Смотреть же, и правда, было невыносимо. Время от времени я надевала ватный больничный халат, выскальзывала за вторую дверь бокса, ведущую на улицу, и отревывалась на низеньком крылечке.

Однажды ко мне подошла крупная женщина в таком же ватном халате, посмотрела на меня, протянула папиросу:

— Закури, полегчает, — и зажгла спичку точно так же, как я видела сегодня.

Я втянула в себя дым, закашлялась, легко поплыла, закружилась голова.

Галина — так ее звали. Было еще и отчество, но я его сразу забыла и бормотала, обращаясь к ней, неразборчиво, глотая в потерянном отчестве первые буквы. Получалось странное: «Галина…еевна», потом оно слилось в одно, и вышла «Галиновна». Впрочем, ей было все равно, как ее называют.

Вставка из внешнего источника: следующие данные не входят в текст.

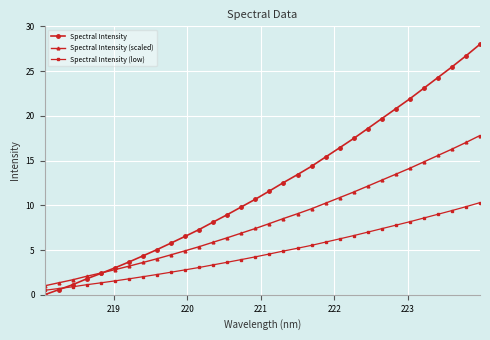

Rank the series by their maximum value, from highest to lowest.

Spectral Intensity, Spectral Intensity (scaled), Spectral Intensity (low)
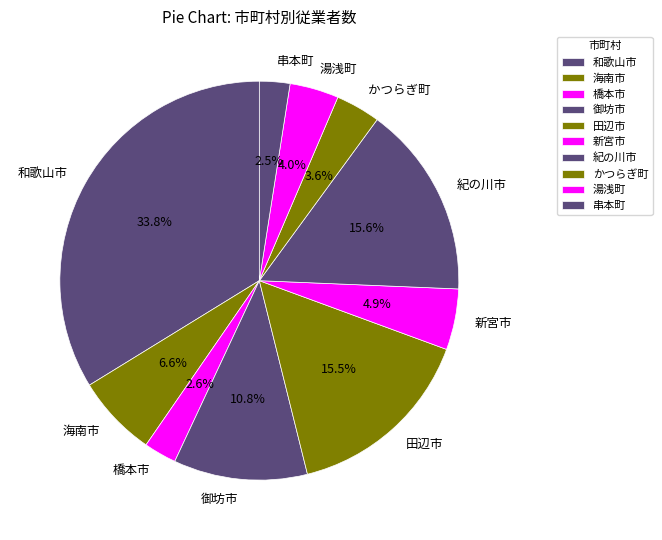

True or false: 御坊市 accounts for 11% of the total.

True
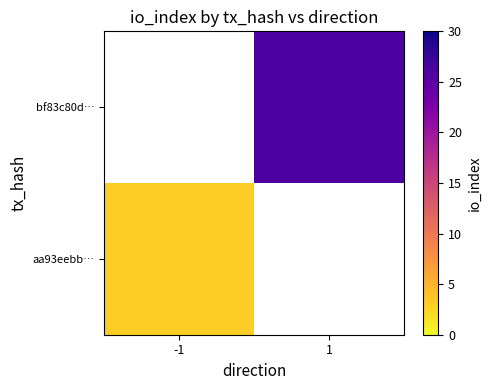

Count the number of categories in the chart.

2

Шумная, размашистая, она не обращала внимания на пустяки.

С восьмимесячной внучкой она лежала в соседнем с моим, но уже торцевом боксе и, выходя курить, слышала мой рев. Ей было за шестьдесят, мне немного за двадцать, но, сведенные одной бедой, мы подружились. Уверенная, что человек может все, она спасала меня от того крайнего отчаянья, за которым кончаются силы.